[Dataset items]
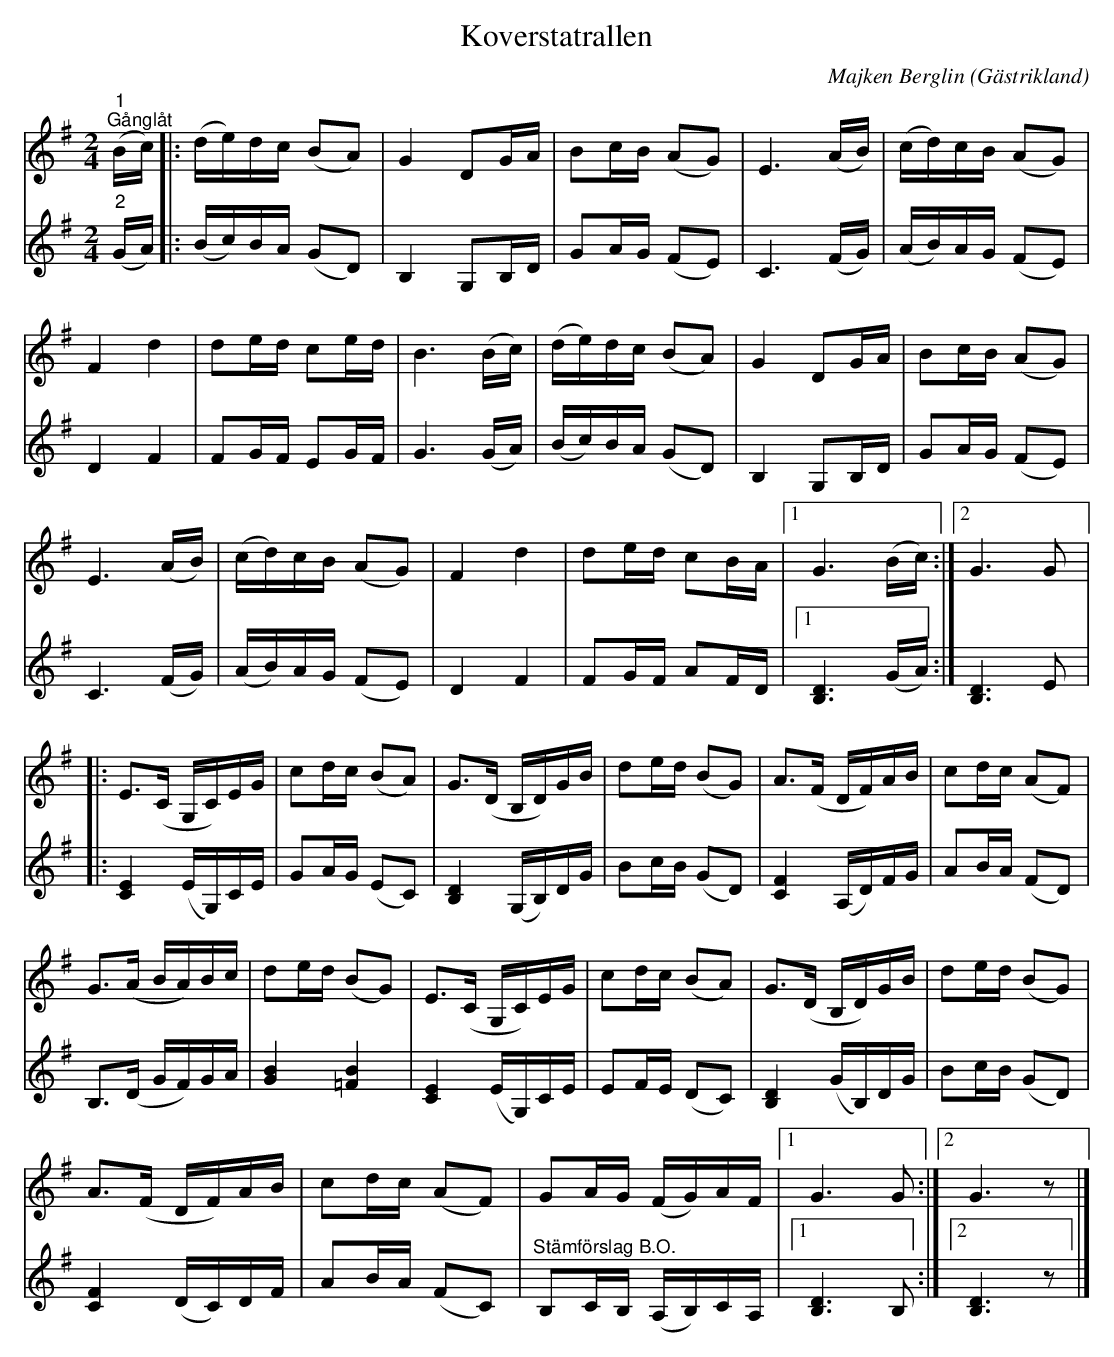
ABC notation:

X:1
T:Koverstatrallen
C:Majken Berglin
O:Gästrikland
L:1/16
M:2/4
K:G
V:1
"^1""^Gånglåt" (Bc) |: (de)dc (B2A2) | G4 D2GA | B2cB (A2G2) | E6 (AB) | (cd)cB (A2G2) |
F4 d4 | d2ed c2ed | B6 (Bc) | (de)dc (B2A2) | G4 D2GA | B2cB (A2G2) |
E6 (AB) | (cd)cB (A2G2) | F4 d4 | d2ed c2BA |1 G6 (Bc) :|2 G6 G2 |:
E2>(C2 G,C)EG | c2dc (B2A2) | G2>(D2 B,D)GB | d2ed (B2G2) | A2>(F2 DF)AB | c2dc (A2F2) |
G2>(A2 BA)Bc | d2ed (B2G2) | E2>(C2 G,C)EG | c2dc (B2A2) | G2>(D2 B,D)GB | d2ed (B2G2) |
A2>(F2 DF)AB | c2dc (A2F2) | G2AG (FG)AF |1 G6 G2 :|2 G6 z2 |]
V:2
"^2" (GA) |: (Bc)BA (G2D2) | B,4 G,2B,D | G2AG (F2E2) | C6 (FG) | (AB)AG (F2E2) |
D4 F4 | F2GF E2GF | G6 (GA) | (Bc)BA (G2D2) | B,4 G,2B,D | G2AG (F2E2) |
C6 (FG) | (AB)AG (F2E2) | D4 F4 | F2GF A2FD |1 [B,D]6 (GA) :| [B,D]6 E2 |:
[CE]4 (EG,)CE | G2AG (E2C2) | [B,D]4 (G,B,)DG | B2cB (G2D2) | [CF]4 (A,D)FG | A2BA (F2D2) |
B,2>(D2 GF)GA | [GB]4 [=FB]4 | [CE]4 (EG,)CE | E2FE (D2C2) | [B,D]4 (GB,)DG | B2cB (G2D2) |
[CF]4 (DC)DF | A2BA (F2C2) | "^Stämförslag B.O." B,2CB, (A,B,)CA, |1  [B,D]6 B,2 :|2 [B,D]6 z2 |]
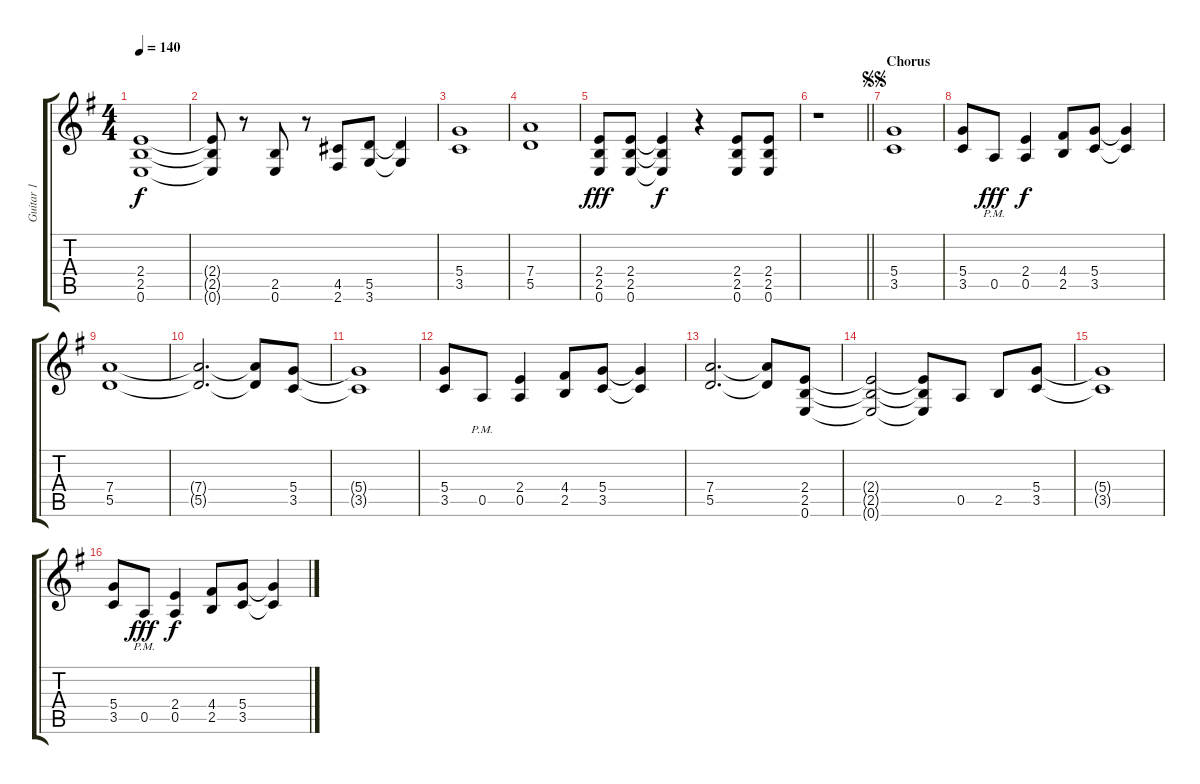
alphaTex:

\track ("Guitar 1" "Guitar 1") {instrument distortionguitar}
\staff {score tabs}
\tuning (E4 B3 G3 D3 A2 E2) {hide}
\ts (4 4)
\tempo 140
\clef g2
\ks eminor
(2.4 2.5 0.6).1{dy f} |
(2.4{t} 2.5{t} 0.6{t}).8 r.8 (2.5 0.6).8 r.8 (4.5 2.6).8 (5.5 3.6).8 (5.5{t} 3.6{t}).4 |
(5.4 3.5).1 |
(7.4 5.5).1 |
(2.4 2.5 0.6).8{dy fff} (2.4 2.5 0.6).8 (2.4{t} 2.5{t} 0.6{t}).4{dy f} r.4 (2.4 2.5 0.6).8 (2.4 2.5 0.6).8 |
\barLineRight lightlight
r.1 |
\section ("" "Chorus")
\jump segnosegno
(5.4 3.5).1 |
(5.4 3.5).8 0.5{pm}.8{dy fff} (2.4 0.5).4{dy f} (4.4 2.5).8 (5.4 3.5).8 (5.4{t} 3.5{t}).4 |
(7.4 5.5).1 |
(7.4{t} 5.5{t}).2{d} (7.4{t} 5.5{t}).8 (5.4 3.5).8 |
(5.4{t} 3.5{t}).1 |
(5.4 3.5).8 0.5{pm}.8 (2.4 0.5).4 (4.4 2.5).8 (5.4 3.5).8 (5.4{t} 3.5{t}).4 |
(7.4 5.5).2{d} (7.4{t} 5.5{t}).8 (2.4 2.5 0.6).8 |
(2.4{t} 2.5{t} 0.6{t}).2 (2.4{t} 2.5{t} 0.6{t}).8 0.5.8 2.5.8 (5.4 3.5).8 |
(5.4{t} 3.5{t}).1 |
(5.4 3.5).8 0.5{pm}.8{dy fff} (2.4 0.5).4{dy f} (4.4 2.5).8 (5.4 3.5).8 (5.4{t} 3.5{t}).4
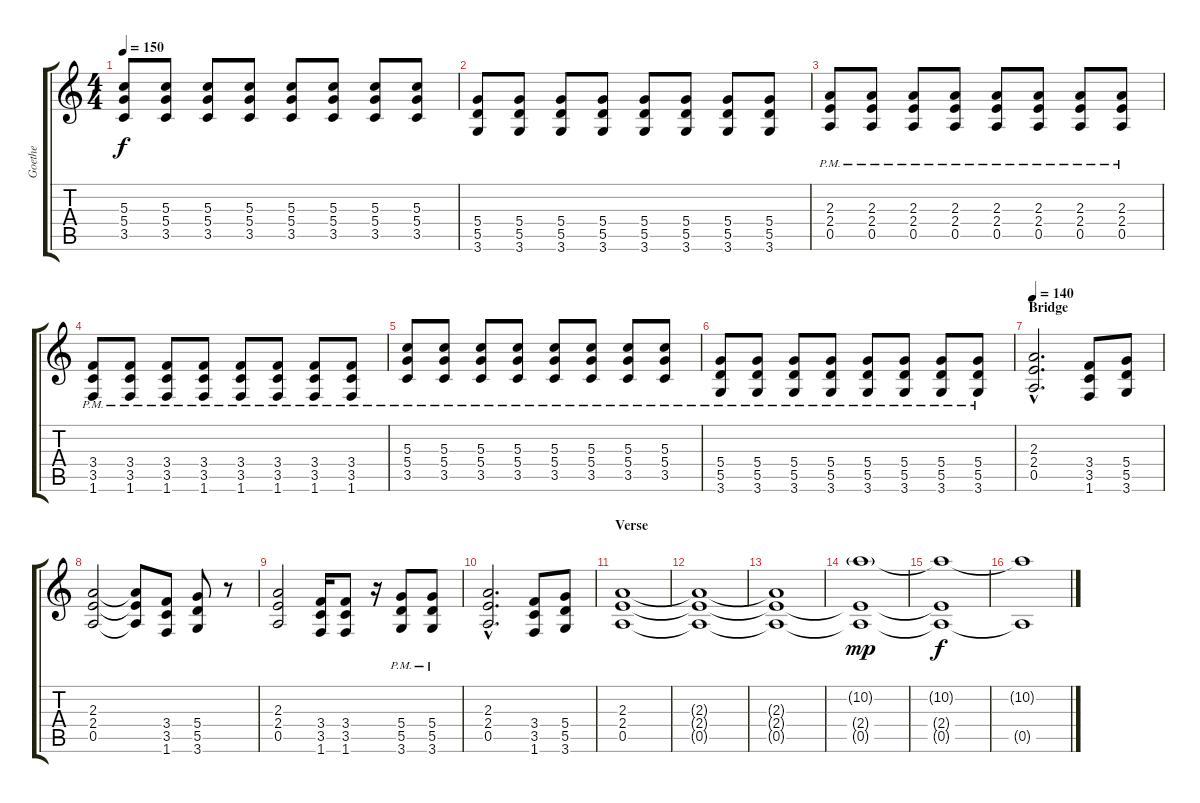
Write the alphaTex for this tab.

\track ("Goethe" "Goethe") {instrument acousticguitarsteel}
\staff {score tabs}
\tuning (E4 B3 G3 D3 A2 E2) {hide}
\ts (4 4)
\tempo 150
\clef g2
\ks c
(5.3 5.4 3.5).8{dy f} (5.3 5.4 3.5).8 (5.3 5.4 3.5).8 (5.3 5.4 3.5).8 (5.3 5.4 3.5).8 (5.3 5.4 3.5).8 (5.3 5.4 3.5).8 (5.3 5.4 3.5).8 |
(5.4 5.5 3.6).8 (5.4 5.5 3.6).8 (5.4 5.5 3.6).8 (5.4 5.5 3.6).8 (5.4 5.5 3.6).8 (5.4 5.5 3.6).8 (5.4 5.5 3.6).8 (5.4 5.5 3.6).8 |
(2.3{pm} 2.4{pm} 0.5{pm}).8 (2.3{pm} 2.4{pm} 0.5{pm}).8 (2.3{pm} 2.4{pm} 0.5{pm}).8 (2.3{pm} 2.4{pm} 0.5{pm}).8 (2.3{pm} 2.4{pm} 0.5{pm}).8 (2.3{pm} 2.4{pm} 0.5{pm}).8 (2.3{pm} 2.4{pm} 0.5{pm}).8 (2.3{pm} 2.4{pm} 0.5{pm}).8 |
(3.4{pm} 3.5{pm} 1.6{pm}).8 (3.4{pm} 3.5{pm} 1.6{pm}).8 (3.4{pm} 3.5{pm} 1.6{pm}).8 (3.4{pm} 3.5{pm} 1.6{pm}).8 (3.4{pm} 3.5{pm} 1.6{pm}).8 (3.4{pm} 3.5{pm} 1.6{pm}).8 (3.4{pm} 3.5{pm} 1.6{pm}).8 (3.4{pm} 3.5{pm} 1.6{pm}).8 |
(5.3{pm} 5.4{pm} 3.5{pm}).8 (5.3{pm} 5.4{pm} 3.5{pm}).8 (5.3{pm} 5.4{pm} 3.5{pm}).8 (5.3{pm} 5.4{pm} 3.5{pm}).8 (5.3{pm} 5.4{pm} 3.5{pm}).8 (5.3{pm} 5.4{pm} 3.5{pm}).8 (5.3{pm} 5.4{pm} 3.5{pm}).8 (5.3{pm} 5.4{pm} 3.5{pm}).8 |
(5.4{pm} 5.5{pm} 3.6{pm}).8 (5.4{pm} 5.5{pm} 3.6{pm}).8 (5.4{pm} 5.5{pm} 3.6{pm}).8 (5.4{pm} 5.5{pm} 3.6{pm}).8 (5.4{pm} 5.5{pm} 3.6{pm}).8 (5.4{pm} 5.5{pm} 3.6{pm}).8 (5.4{pm} 5.5{pm} 3.6{pm}).8 (5.4{pm} 5.5{pm} 3.6{pm}).8 |
\section ("" "Bridge")
\tempo 140
(2.3{hac} 2.4{hac} 0.5{hac}).2{d} (3.4 3.5 1.6).8 (5.4 5.5 3.6).8 |
(2.3 2.4 0.5).2 (2.3{t} 2.4{t} 0.5{t}).8 (3.4 3.5 1.6).8 (5.4 5.5 3.6).8 r.8 |
(2.3 2.4 0.5).2 (3.4 3.5 1.6).16 (3.4 3.5 1.6).8 r.16 (5.4{pm} 5.5{pm} 3.6{pm}).8 (5.4{pm} 5.5{pm} 3.6{pm}).8 |
(2.3{hac} 2.4{hac} 0.5{hac}).2{d} (3.4 3.5 1.6).8 (5.4 5.5 3.6).8 |
\section ("" "Verse")
(2.3 2.4 0.5).1 |
(2.3{t} 2.4{t} 0.5{t}).1 |
(2.3{t} 2.4{t} 0.5{t}).1 |
(10.2{g} 2.4{t} 0.5{t}).1{dy mp} |
(10.2{t} 2.4{t} 0.5{t}).1{dy f} |
(10.2{t} 0.5{t}).1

Your instructions: Find each line in the entries above that contains the string "alphaTex", and copy those lines. Case matters.

Solution to this task:
alphaTex:
Write the alphaTex for this tab.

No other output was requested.